The Zarus administration. directed most of its energy toward managing special projects, the lake dredging, flood plain reconfiguration, sidewalk.

According to the 2010 Audit, mismanagement of bond funds, Federal State and Local, has left the City $160,000 of debt. The Administration improperly spent from bond funds $160k and must pay the money back.

Management's claim that it was unaware the money would have to be paid back lacks credibility as this is a repeat audit finding. In 2009 management was cited by the auditor for misappropriating $32,075 in bond funds. The following year 2010 management misappropriated $120,885 from bond funds. The 2010 theft was deliberate and kept the City out of default; allowing the administration and Council time to avoid default and keep the police department. The City property tax millage rate tripled over a 3 year period, soaring to 29.5 Mils. During 2011 the Council tapped an environmental fund,100K, in order to keep municipal default at bay. Successive audits reveal a financially dysfunctional City with no cash reserve, severe cash flow problems, and a three year deficit spending record; $60,000 in deficit spending in 2010. Deficit spending violates state law.

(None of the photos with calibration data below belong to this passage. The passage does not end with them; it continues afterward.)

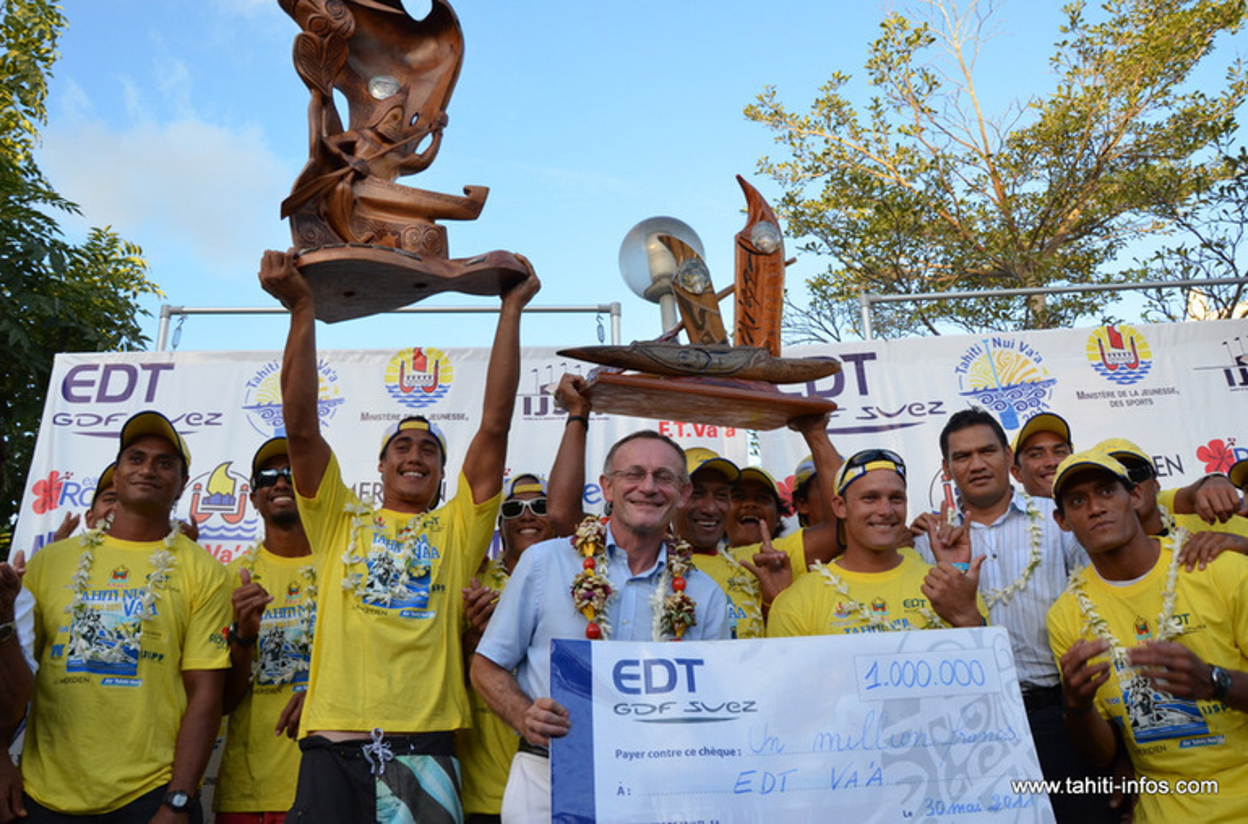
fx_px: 933
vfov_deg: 47.7
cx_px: 624
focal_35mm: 27
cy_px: 412
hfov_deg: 67.5
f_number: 8
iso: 800
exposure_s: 1/250
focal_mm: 18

Basic and mandated accounting practices were not performed. The City does not have a ledger for each of its individual accounts, a violation of state law; management blames the problem on accounting software. The City's financial records are not adequately transparent. Financial reconciliation of all accounts should, but does not, occur on a monthly basis. If fraud occurs the City would not be able to detect the fraud in a timely manner.


The City does not have a financially sustainable configuration. In the fall of 2010 the Mayor and Council reported that the City had no cash flow and no reserve. The bank would not approve a 50k tax anticipation loan. The city was unable to pay its bills for a 3 month period.


The Auditor recommended that the city discontinue the police services in order to avoid default. The auditor reported that the Council had made unethical requests.